#### TASK ITEM
Among the entries below, please repeat exactly and only the lines from the line containing "Page size: 1241x1754." to the line containing "text [150, 150, 1090, 302]", both lines included.

#### THE DATA
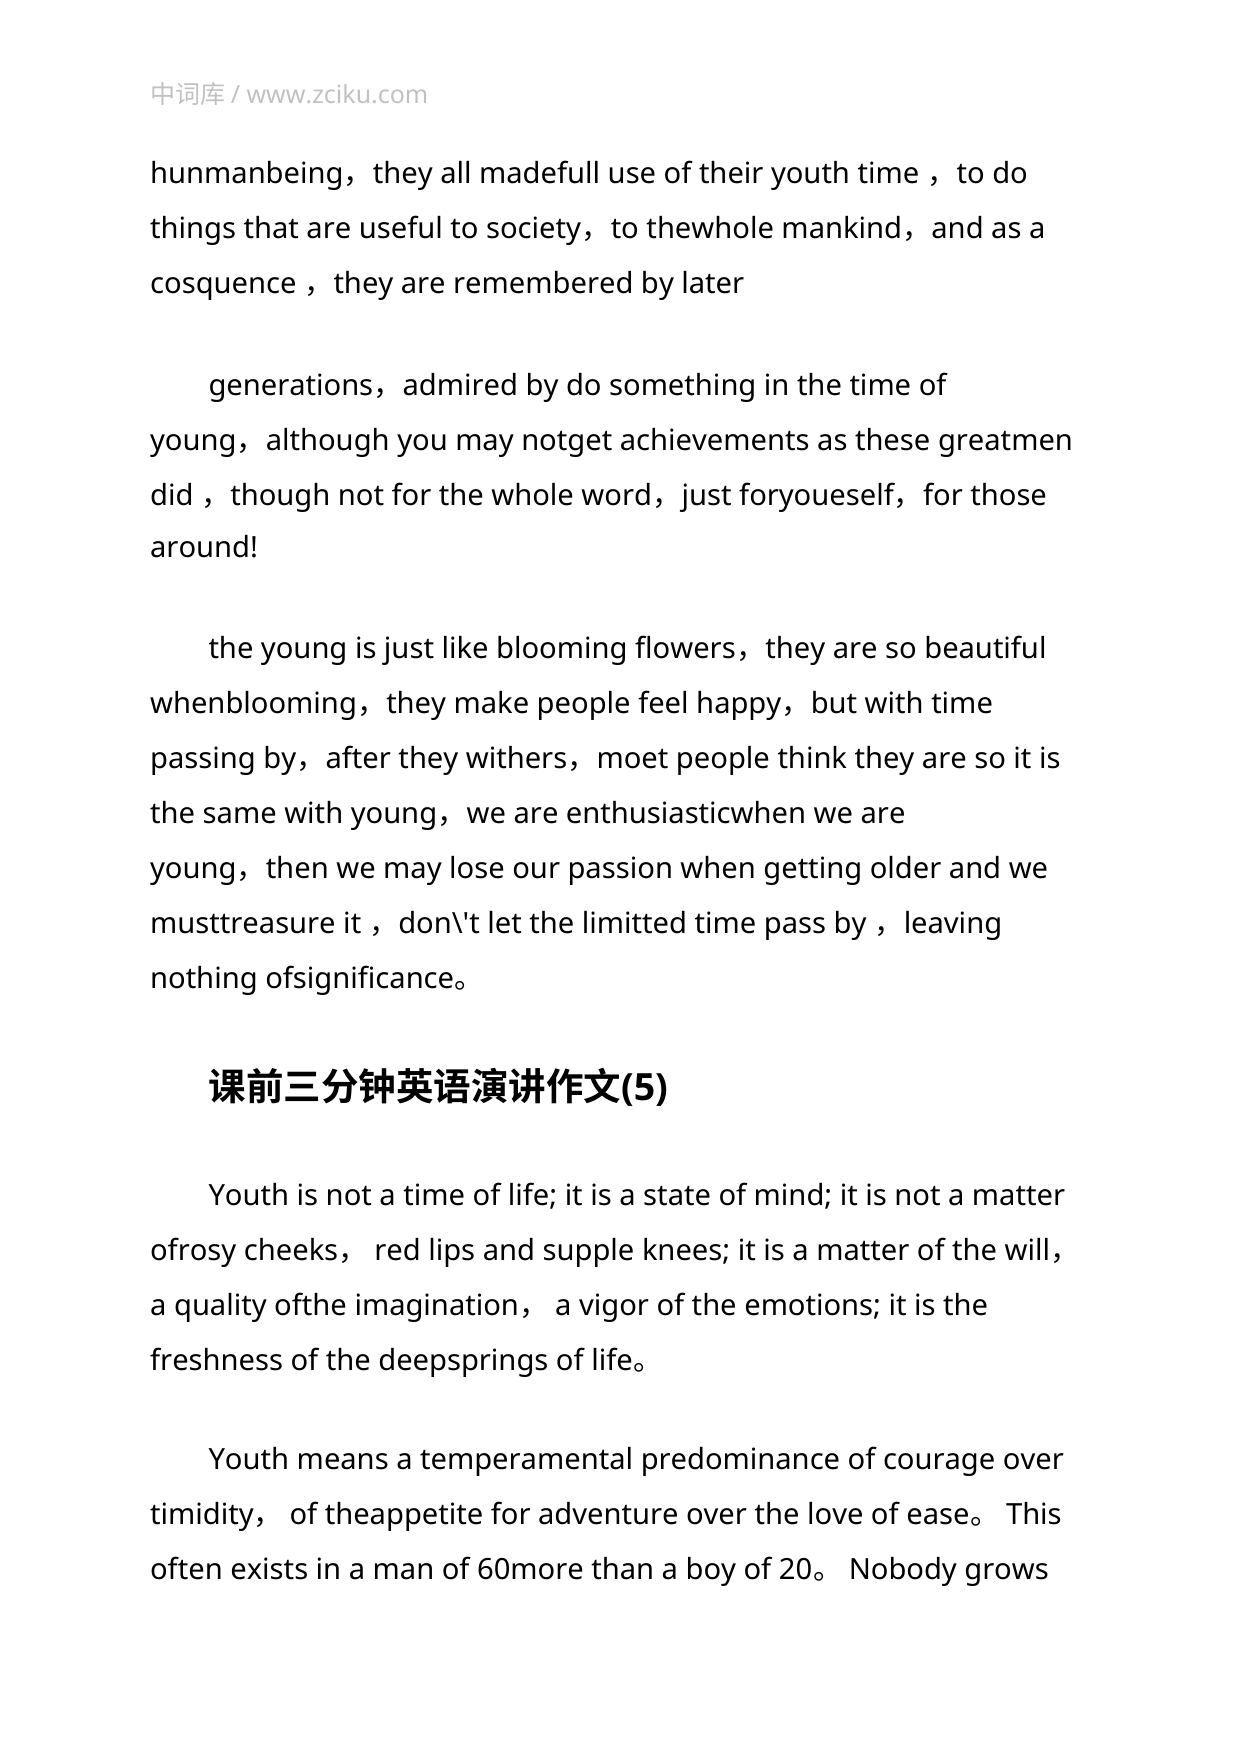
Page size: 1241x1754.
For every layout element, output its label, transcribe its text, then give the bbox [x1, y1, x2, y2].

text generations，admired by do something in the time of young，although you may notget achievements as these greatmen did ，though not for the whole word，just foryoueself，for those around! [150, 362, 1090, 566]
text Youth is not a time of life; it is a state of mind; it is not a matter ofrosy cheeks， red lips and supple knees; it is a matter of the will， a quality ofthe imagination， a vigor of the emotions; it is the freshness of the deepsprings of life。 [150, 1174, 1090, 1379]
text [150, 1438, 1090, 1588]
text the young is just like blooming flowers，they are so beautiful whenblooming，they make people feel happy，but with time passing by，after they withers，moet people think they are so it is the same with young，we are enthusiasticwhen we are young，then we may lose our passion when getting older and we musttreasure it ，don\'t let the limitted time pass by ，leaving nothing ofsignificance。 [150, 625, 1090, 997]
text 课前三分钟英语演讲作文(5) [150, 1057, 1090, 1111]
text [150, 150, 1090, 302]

...

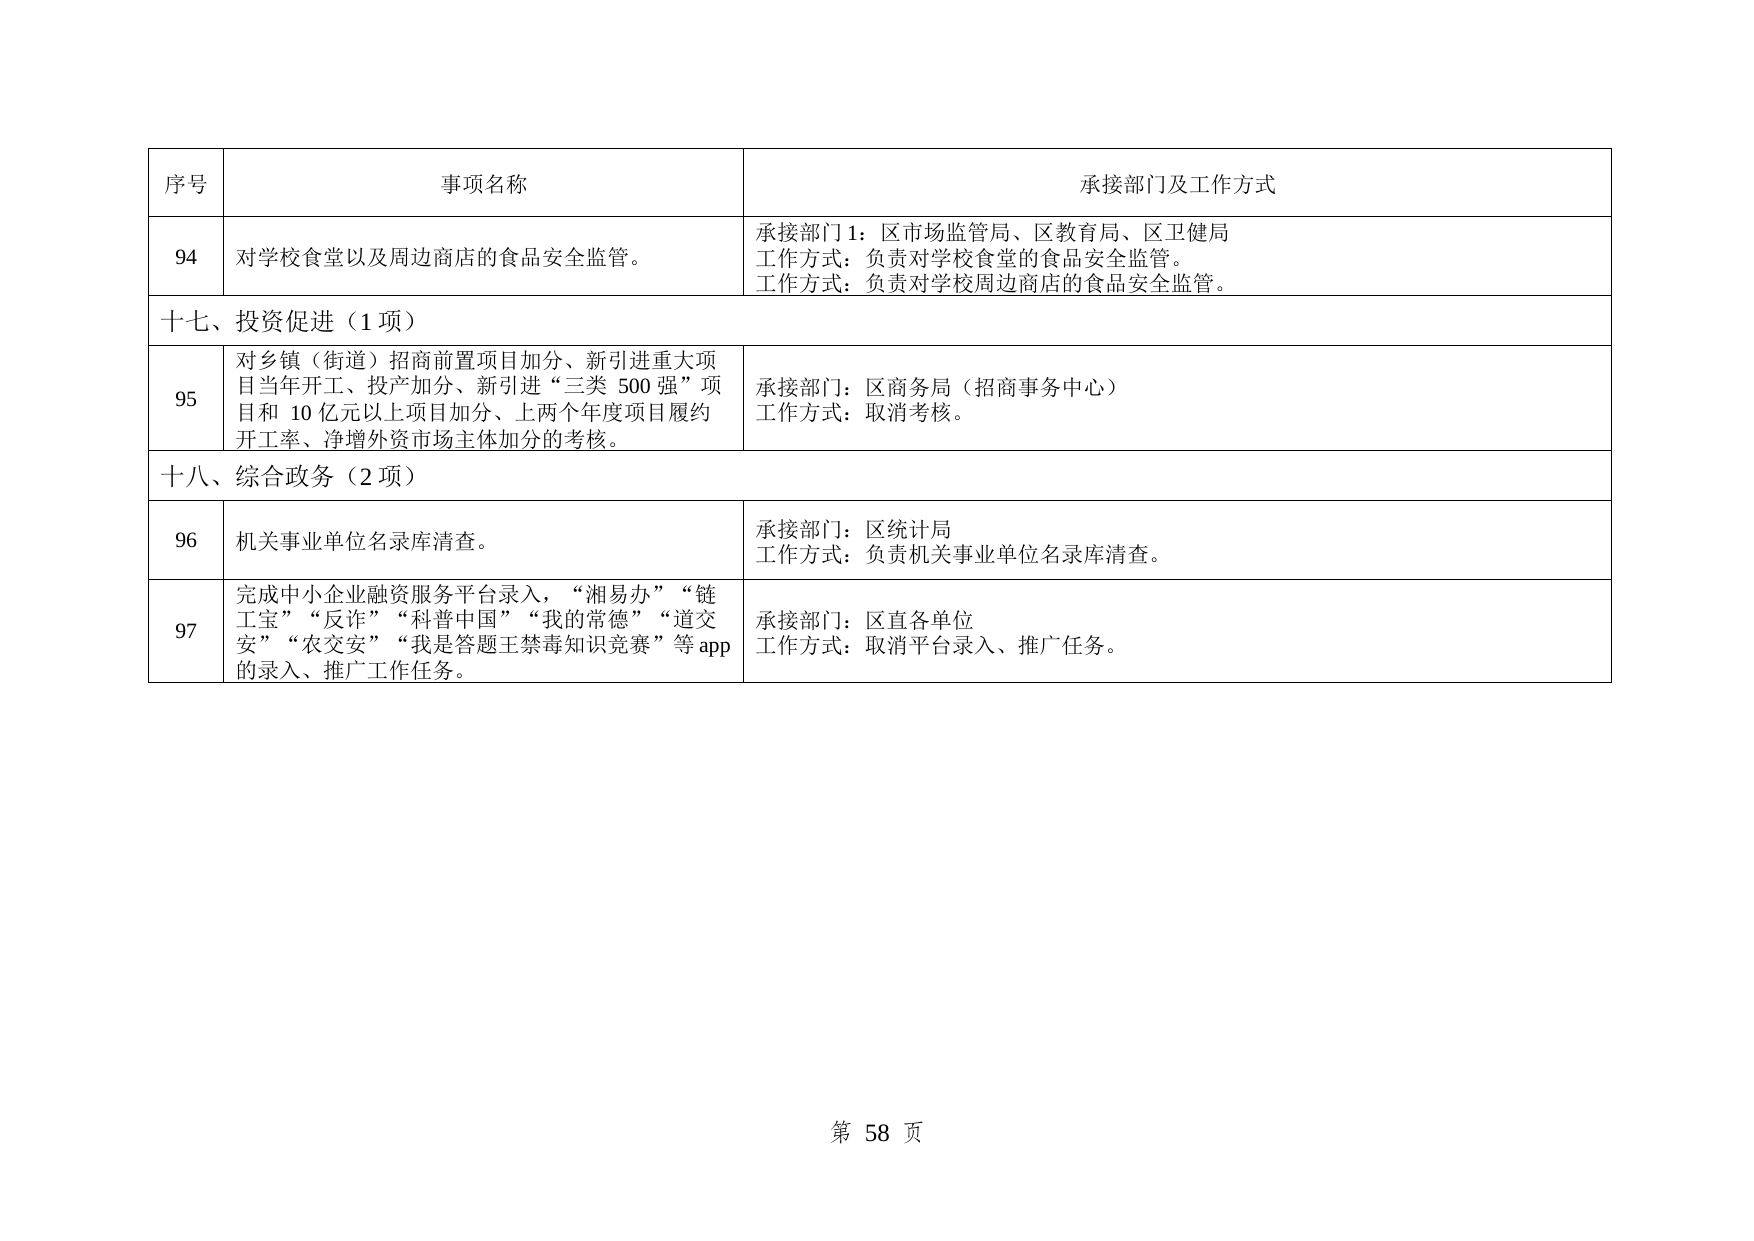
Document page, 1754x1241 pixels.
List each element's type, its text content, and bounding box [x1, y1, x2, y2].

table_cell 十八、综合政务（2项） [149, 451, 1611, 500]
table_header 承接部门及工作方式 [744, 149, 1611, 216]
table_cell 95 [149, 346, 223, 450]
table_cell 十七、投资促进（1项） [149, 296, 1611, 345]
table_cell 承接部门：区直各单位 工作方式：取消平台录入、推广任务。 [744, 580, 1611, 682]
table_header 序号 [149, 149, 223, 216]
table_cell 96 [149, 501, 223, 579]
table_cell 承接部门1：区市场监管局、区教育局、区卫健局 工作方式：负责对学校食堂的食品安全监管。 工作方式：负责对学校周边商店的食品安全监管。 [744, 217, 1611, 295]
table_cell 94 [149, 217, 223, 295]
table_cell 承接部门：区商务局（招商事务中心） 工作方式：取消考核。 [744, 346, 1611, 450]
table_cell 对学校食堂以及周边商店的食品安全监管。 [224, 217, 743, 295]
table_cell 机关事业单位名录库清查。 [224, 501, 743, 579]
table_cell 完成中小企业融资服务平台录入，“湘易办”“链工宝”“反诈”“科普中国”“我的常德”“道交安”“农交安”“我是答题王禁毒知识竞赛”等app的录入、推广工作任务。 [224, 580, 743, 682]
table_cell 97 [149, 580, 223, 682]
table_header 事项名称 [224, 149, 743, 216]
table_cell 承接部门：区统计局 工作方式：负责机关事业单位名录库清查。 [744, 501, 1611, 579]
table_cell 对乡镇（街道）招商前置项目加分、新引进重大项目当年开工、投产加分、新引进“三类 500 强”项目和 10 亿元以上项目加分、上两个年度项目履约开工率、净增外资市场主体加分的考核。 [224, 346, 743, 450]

#### RESPONSE BOX
Page size: 1241x1754.
For every layout element, output its label, transcribe its text, then give the bbox [x1, y1, x2, y2].

text generations，admired by do something in the time of young，although you may notget achievements as these greatmen did ，though not for the whole word，just foryoueself，for those around! [150, 362, 1090, 566]
text Youth is not a time of life; it is a state of mind; it is not a matter ofrosy cheeks， red lips and supple knees; it is a matter of the will， a quality ofthe imagination， a vigor of the emotions; it is the freshness of the deepsprings of life。 [150, 1174, 1090, 1379]
text [150, 1438, 1090, 1588]
text the young is just like blooming flowers，they are so beautiful whenblooming，they make people feel happy，but with time passing by，after they withers，moet people think they are so it is the same with young，we are enthusiasticwhen we are young，then we may lose our passion when getting older and we musttreasure it ，don\'t let the limitted time pass by ，leaving nothing ofsignificance。 [150, 625, 1090, 997]
text 课前三分钟英语演讲作文(5) [150, 1057, 1090, 1111]
text [150, 150, 1090, 302]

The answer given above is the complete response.